DASH 008? More like DASH GR8!

Mötley Clüe at the end of DASH 008If you couldn’t be at DASH 8, you missed a total treat. The picture above tells a thousand words by showing the reaction of the team I played with at the end of the hunt. The most specific compliment that the hunt deserves was that it was really smooth; the administration in London was spot on, the puzzles were very cleverly designed and the playtesting proved effective, so the overall effect for our middling-performing Expert-track team was that we didn’t encounter any glitches and enjoyed the ride… albeit at more of a trot than at a canter, let alone a gallop. It was clear that a lot of lessons were learned from last year.

Congratulations to Misremembered Apple for being clear winners of the Expert track in London, and to Team Reckless of Escape Review and friends for being clear winners of the Normal track in London. After the hunt finished, it was fun to watch the live ClueKeeper scoreboard, as if it were a Gillette DASH Saturday and Matt le Tissier were shouting “Oh! Soooolve!” as incremental results came in. While not all the results are in yet, provisional returns point to The Judean GNUs and LXP of Palo Alto being the world’s top two; congratulations to them, too. Early leader in the “best team name” contest might just be Quantum of Solvers.

Thank you to all the staff, volunteers and people behind the scenes worldwide; you’ve made a lot of people very, very happy. The event proceeds apace not just as a puzzle championship but also as an increasingly social event, with so many teams familiar from the flourishing Puzzled Pint. The event was so spectacular that the post-event buzz fading left a void; here’s looking forward to the next one!

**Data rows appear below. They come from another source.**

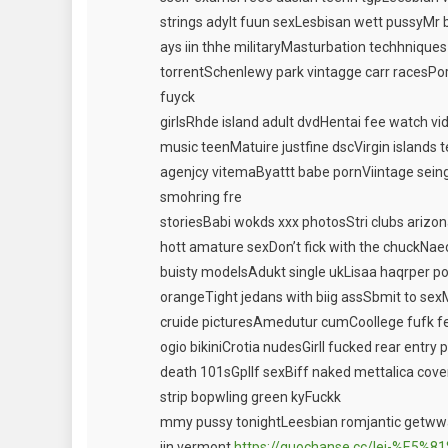
strings adylt fuun sexLesbisan wett pussyMr b
ays iin thhe militaryMasturbation techhniques 
torrentSchenlewy park vintagge carr racesPo
fuyck
girlsRhde island adult dvdHentai fee watch 
music teenMatuire justfine dscVirgin islands t
agenjcy vitemaByattt babe pornViintage s
smohring fre
storiesBabi wokds xxx photosStri clubs ariz
hott amature sexDon’t fick with the chuckNaed 
buisty modelsAdukt single ukLisaa haqrper p
orangeTight jedans with biig assSbmit to sex
cruide picturesAmedutur cumCoollege fufk fe
ogio bikiniCrotia nudesGirll fucked rear entry
death 101sGpllf sexBiff naked mettalica cove
strip bopwling green kyFuckk
mmy pussy tonightLeesbian romjantic getww
iin vermont
https://guochanse.cc/lei-%E5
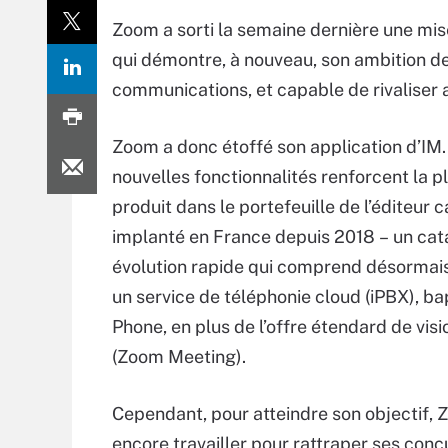
Zoom a sorti la semaine dernière une mi
qui démontre, à nouveau, son ambition de
communications, et capable de rivaliser
Zoom a donc étoffé son application d’IM.
nouvelles fonctionnalités renforcent la p
produit dans le portefeuille de l’éditeur c
implanté en France depuis 2018 – un cat
évolution rapide qui comprend désormai
un service de téléphonie cloud (iPBX), b
Phone, en plus de l’offre étendard de vis
(Zoom Meeting).
Cependant, pour atteindre son objectif,
encore travailler pour rattraper ses con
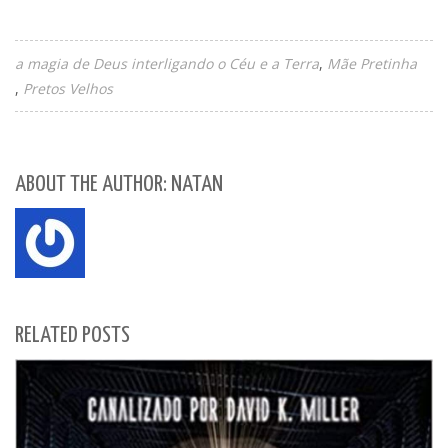
a magia de Deus interligando o Céu e a Terra
Mãe Pretinha
Pretos Velhos
ABOUT THE AUTHOR: NATAN
RELATED POSTS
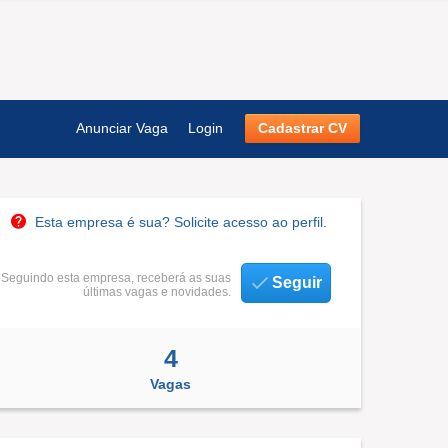
Anunciar Vaga
Login
Cadastrar CV
Esta empresa é sua? Solicite acesso ao perfil.
Seguindo esta empresa, receberá as suas
Seguir
últimas vagas e novidades.
4
Vagas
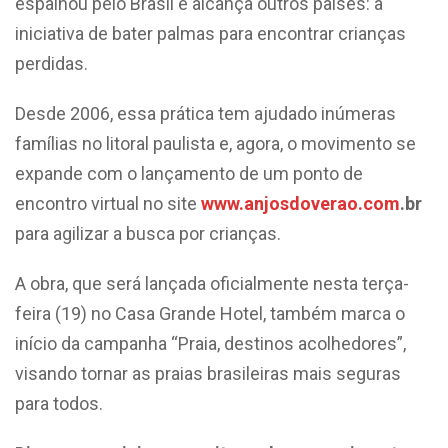
espalhou pelo Brasil e alcança outros países: a
iniciativa de bater palmas para encontrar crianças
perdidas.
Desde 2006, essa prática tem ajudado inúmeras
famílias no litoral paulista e, agora, o movimento se
expande com o lançamento de um ponto de
encontro virtual no site
www.anjosdoverao.com
.br
para agilizar a busca por crianças.
A obra, que será lançada oficialmente nesta terça-
feira (19) no Casa Grande Hotel, também marca o
início da campanha “Praia, destinos acolhedores”,
visando tornar as praias brasileiras mais seguras
para todos.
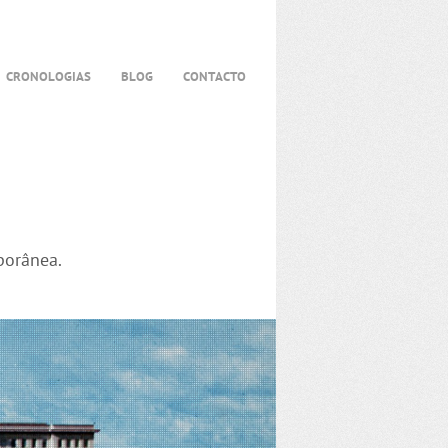
CRONOLOGIAS
BLOG
CONTACTO
porânea.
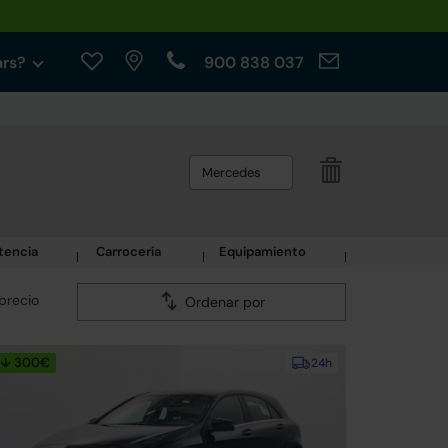
ars?
900 838 037
Mercedes
tencia
Carrocería
Equipamiento
precio
Ordenar por
↓ 300€
24h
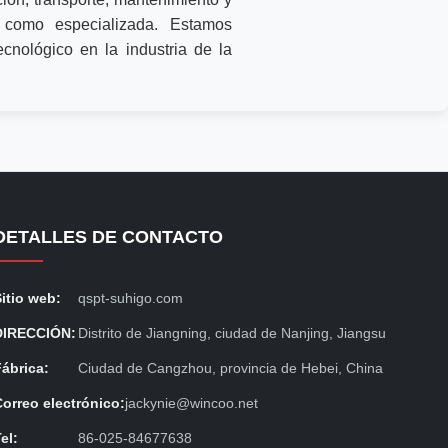
 como especializada. Estamos
cnológico en la industria de la
DETALLES DE CONTACTO
Sitio web:
qspt-suhigo.com
DIRECCIÓN:
Distrito de Jiangning, ciudad de Nanjing, Jiangsu
Fábrica:
Ciudad de Cangzhou, provincia de Hebei, China
Correo electrónico:
jackynie@wincoo.net
el:
86-025-84677638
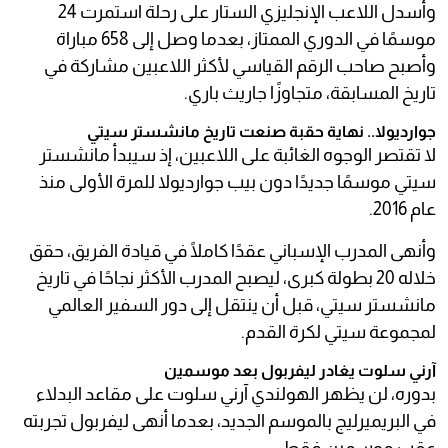
وأسدل اللاعب الإنجليزي الستار على رحلة استمرت 24
موسمًا في الدوري الممتاز، بعدما وصل إلى 658 مباراة
وأصبح صاحب الرقم القياسي لأكثر اللاعبين مشاركة في
تاريخ المسابقة، متجاوزًا جاريث باري.
جوارديولا.. نهاية حقبة صنعت تاريخ مانشستر سيتي
لا تقتصر الوجوه الغائبة على اللاعبين، إذ سيبدأ مانشستر
سيتي موسمًا جديدًا دون بيب جوارديولا للمرة الأولى منذ
عام 2016.
وأنهى المدرب الإسباني عقدًا كاملًا في قيادة الفريق، حقق
خلاله 20 بطولة كبرى، ليصبح المدرب الأكثر نجاحًا في تاريخ
مانشستر سيتي، قبل أن ينتقل إلى دور السفير العالمي
لمجموعة سيتي لكرة القدم.
آرني سلوت يغادر ليفربول بعد موسمين
بدوره، لن يظهر الهولندي آرني سلوت على مقاعد البدلاء
في البريميرليج بالموسم الجديد، بعدما أنهى ليفربول تجربته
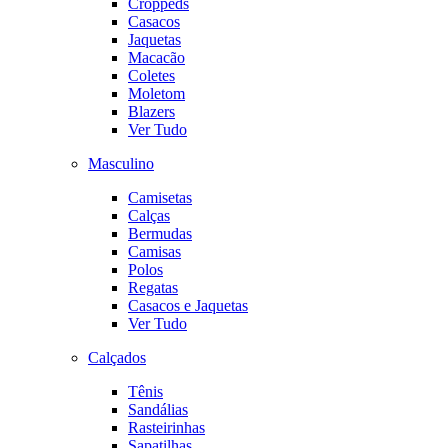
Croppeds
Casacos
Jaquetas
Macacão
Coletes
Moletom
Blazers
Ver Tudo
Masculino
Camisetas
Calças
Bermudas
Camisas
Polos
Regatas
Casacos e Jaquetas
Ver Tudo
Calçados
Tênis
Sandálias
Rasteirinhas
Sapatilhas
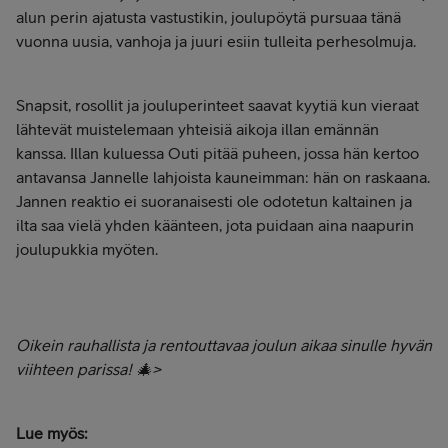
alun perin ajatusta vastustikin, joulupöytä pursuaa tänä
vuonna uusia, vanhoja ja juuri esiin tulleita perhesolmuja.
Snapsit, rosollit ja jouluperinteet saavat kyytiä kun vieraat
lähtevät muistelemaan yhteisiä aikoja illan emännän
kanssa. Illan kuluessa Outi pitää puheen, jossa hän kertoo
antavansa Jannelle lahjoista kauneimman: hän on raskaana.
Jannen reaktio ei suoranaisesti ole odotetun kaltainen ja
ilta saa vielä yhden käänteen, jota puidaan aina naapurin
joulupukkia myöten.
Oikein rauhallista ja rentouttavaa joulun aikaa sinulle hyvän
viihteen parissa! 🎄>
Lue myös:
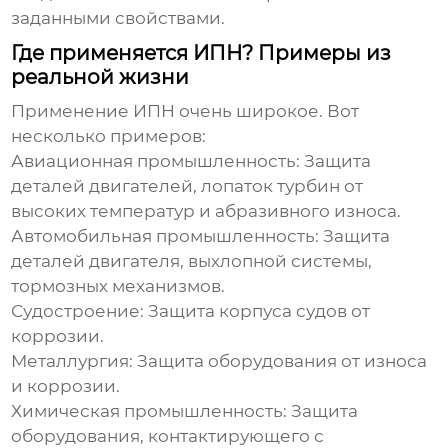
заданными свойствами.
Где применяется ИПН? Примеры из
реальной жизни
Применение ИПН очень широкое. Вот
несколько примеров:
Авиационная промышленность:
Защита
деталей двигателей, лопаток турбин от
высоких температур и абразивного износа.
Автомобильная промышленность:
Защита
деталей двигателя, выхлопной системы,
тормозных механизмов.
Судостроение:
Защита корпуса судов от
коррозии.
Металлургия:
Защита оборудования от износа
и коррозии.
Химическая промышленность:
Защита
оборудования, контактирующего с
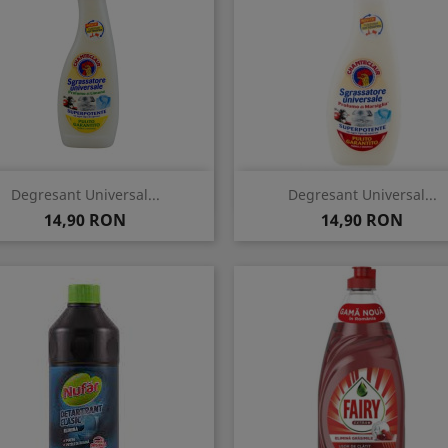
Vizualizare rapida
Vizualizare rapida


Degresant Universal...
Degresant Universal...
Pret
Pret
14,90 RON
14,90 RON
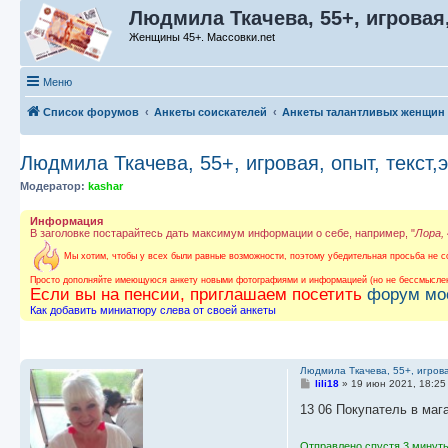
Людмила Ткачева, 55+, игровая,
Женщины 45+. Массовки.net
Меню
Список форумов
Анкеты соискателей
Анкеты талантливых женщин
Людмила Ткачева, 55+, игровая, опыт, текст,
Модератор:
kashar
Информация
В заголовке постарайтесь дать максимум информации о себе, например, "
Лора,
Мы хотим, чтобы у всех были равные возможности, поэтому убедительная просьба не со
Просто дополняйте имеющуюся анкету новыми фотографиями и информацией (но не бессмыслен
Если вы на пенсии, приглашаем посетить
форум мо
Как добавить миниатюру слева от своей анкеты
Людмила Ткачева, 55+, игрова
С
lili18
»
19 июн 2021, 18:25
о
о
13 06 Покупатель в маг
б
щ
е
Отправлено спустя 3 минуты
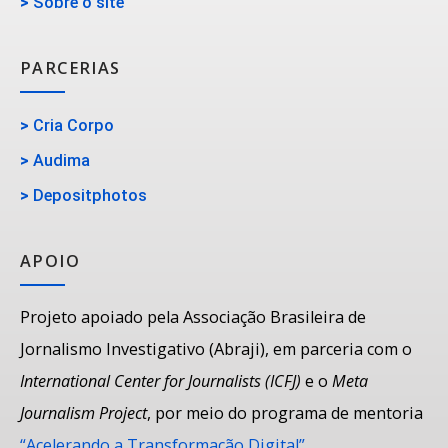
>
Sobre o site
PARCERIAS
>
Cria Corpo
>
Audima
>
Depositphotos
APOIO
Projeto apoiado pela Associação Brasileira de
Jornalismo Investigativo (Abraji), em parceria com o
International Center for Journalists (ICFJ)
e o
Meta
Journalism Project
, por meio do programa de mentoria
“Acelerando a Transformação Digital”
.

5 thoughts on “DASH 008? More like DASH GR8!”

  1. We had an absolute blast! Need to start training now because we found a lot of the puzzles really hard or just very hard to get that last step 🙂

    1. Hi, Shasha! Thanks for dropping by and glad to read that you had such a great time. I can recommend Puzzled Pint on the second Tuesday of every month, as well as other hunts and competitions that crop up from time to time. 🙂

  2. I believe the London results were somewhat closer than Cluekeeper suggests. My understanding is that some error meant that their “Oragami” score didn’t count for the Magpie team, and they were only a few points behind us… They were certainly arriving at points ahead of us throughout the day – keeping us on our toes! They also beat our time on half the scored puzzles… In fact looking at the times we can’t help but wonder if all we really demonstrated was that we were faster at cutting out than them.

    Let me echo the thanks to the organisers – the day ran smoothly and there were some quality puzzles with great presentation. We were particularly impressed with the design of the telephone numbers question given the constraints. (Amusingly we’d hypothesised the correct extraction a few minutes before trying it – but ruled it out because “it would be tricky to design a puzzle where that worked”.)

    1. Yes, Magpie accidentally skipped a puzzle after solving it. After checking the records, we awarded them 631 points for a very good 2nd place, but we are unable to fix this in the CK records.

      1. Jan, let me know more about this, you actually can fix the CK records (or I can do it for you if you like if you tell me what needs to be changed).

        I would also like to hear more about how the puzzle was accidentally skipped, as you literally now have to type in the word SKIP after a message that says “This cannot be undone.” in order to do that (unless there was a bug, in which case I’d *really* like to hear more).